Items from a data source
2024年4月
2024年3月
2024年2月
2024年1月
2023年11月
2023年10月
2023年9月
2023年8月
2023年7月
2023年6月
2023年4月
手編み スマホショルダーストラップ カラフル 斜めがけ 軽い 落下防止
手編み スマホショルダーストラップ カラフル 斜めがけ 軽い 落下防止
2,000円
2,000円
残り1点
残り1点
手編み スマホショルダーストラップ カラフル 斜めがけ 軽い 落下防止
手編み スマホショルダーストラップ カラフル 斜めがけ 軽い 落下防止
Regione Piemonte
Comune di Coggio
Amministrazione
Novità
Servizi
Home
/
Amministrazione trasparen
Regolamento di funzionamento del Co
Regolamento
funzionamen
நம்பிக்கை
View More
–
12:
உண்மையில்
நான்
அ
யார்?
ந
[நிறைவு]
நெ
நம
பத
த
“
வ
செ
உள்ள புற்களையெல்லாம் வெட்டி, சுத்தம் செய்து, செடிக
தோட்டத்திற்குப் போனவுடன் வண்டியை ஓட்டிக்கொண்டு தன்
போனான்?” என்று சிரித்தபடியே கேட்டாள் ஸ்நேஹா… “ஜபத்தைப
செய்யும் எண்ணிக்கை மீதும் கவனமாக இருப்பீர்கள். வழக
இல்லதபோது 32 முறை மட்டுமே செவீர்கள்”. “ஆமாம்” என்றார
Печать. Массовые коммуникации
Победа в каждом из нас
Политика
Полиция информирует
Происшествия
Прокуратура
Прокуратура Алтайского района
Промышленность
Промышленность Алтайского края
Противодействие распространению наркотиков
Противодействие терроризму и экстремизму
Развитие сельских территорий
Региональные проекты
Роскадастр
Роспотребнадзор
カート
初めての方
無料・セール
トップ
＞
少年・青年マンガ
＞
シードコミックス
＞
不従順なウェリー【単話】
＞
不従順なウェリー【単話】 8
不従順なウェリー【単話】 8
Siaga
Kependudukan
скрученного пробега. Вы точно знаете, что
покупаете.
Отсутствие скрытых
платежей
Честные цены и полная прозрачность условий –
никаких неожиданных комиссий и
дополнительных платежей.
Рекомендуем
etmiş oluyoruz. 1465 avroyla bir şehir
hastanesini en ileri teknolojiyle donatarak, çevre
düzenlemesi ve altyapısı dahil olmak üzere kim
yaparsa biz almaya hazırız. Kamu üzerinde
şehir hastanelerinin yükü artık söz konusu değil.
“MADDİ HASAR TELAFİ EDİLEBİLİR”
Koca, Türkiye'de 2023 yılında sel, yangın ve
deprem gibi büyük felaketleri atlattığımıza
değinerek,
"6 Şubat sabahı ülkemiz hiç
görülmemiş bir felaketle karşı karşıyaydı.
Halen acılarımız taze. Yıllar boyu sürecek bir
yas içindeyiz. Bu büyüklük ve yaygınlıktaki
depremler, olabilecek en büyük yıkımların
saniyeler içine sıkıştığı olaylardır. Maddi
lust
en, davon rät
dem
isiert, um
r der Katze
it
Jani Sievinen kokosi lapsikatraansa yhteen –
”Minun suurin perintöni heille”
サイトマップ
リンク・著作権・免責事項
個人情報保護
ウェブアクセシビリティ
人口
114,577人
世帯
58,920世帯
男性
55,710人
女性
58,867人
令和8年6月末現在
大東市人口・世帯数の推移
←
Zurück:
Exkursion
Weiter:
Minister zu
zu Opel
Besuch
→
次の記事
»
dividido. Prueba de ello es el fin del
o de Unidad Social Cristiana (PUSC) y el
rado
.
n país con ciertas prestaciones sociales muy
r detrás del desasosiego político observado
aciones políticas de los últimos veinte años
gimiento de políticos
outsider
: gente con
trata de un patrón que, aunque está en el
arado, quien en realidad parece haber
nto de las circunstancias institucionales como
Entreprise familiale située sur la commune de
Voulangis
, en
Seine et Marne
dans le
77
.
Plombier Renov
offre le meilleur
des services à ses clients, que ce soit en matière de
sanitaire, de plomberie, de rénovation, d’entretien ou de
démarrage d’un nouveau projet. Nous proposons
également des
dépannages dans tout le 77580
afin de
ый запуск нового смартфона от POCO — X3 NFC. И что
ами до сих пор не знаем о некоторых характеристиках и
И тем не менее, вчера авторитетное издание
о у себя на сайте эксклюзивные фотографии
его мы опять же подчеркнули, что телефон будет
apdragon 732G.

▶ **Aim of the task**
Lines holding the word "şehir" are the answer; copy every one from the records above.

▶ **The completed task**
etmiş oluyoruz. 1465 avroyla bir şehir
şehir hastanelerinin yükü artık söz konusu değil.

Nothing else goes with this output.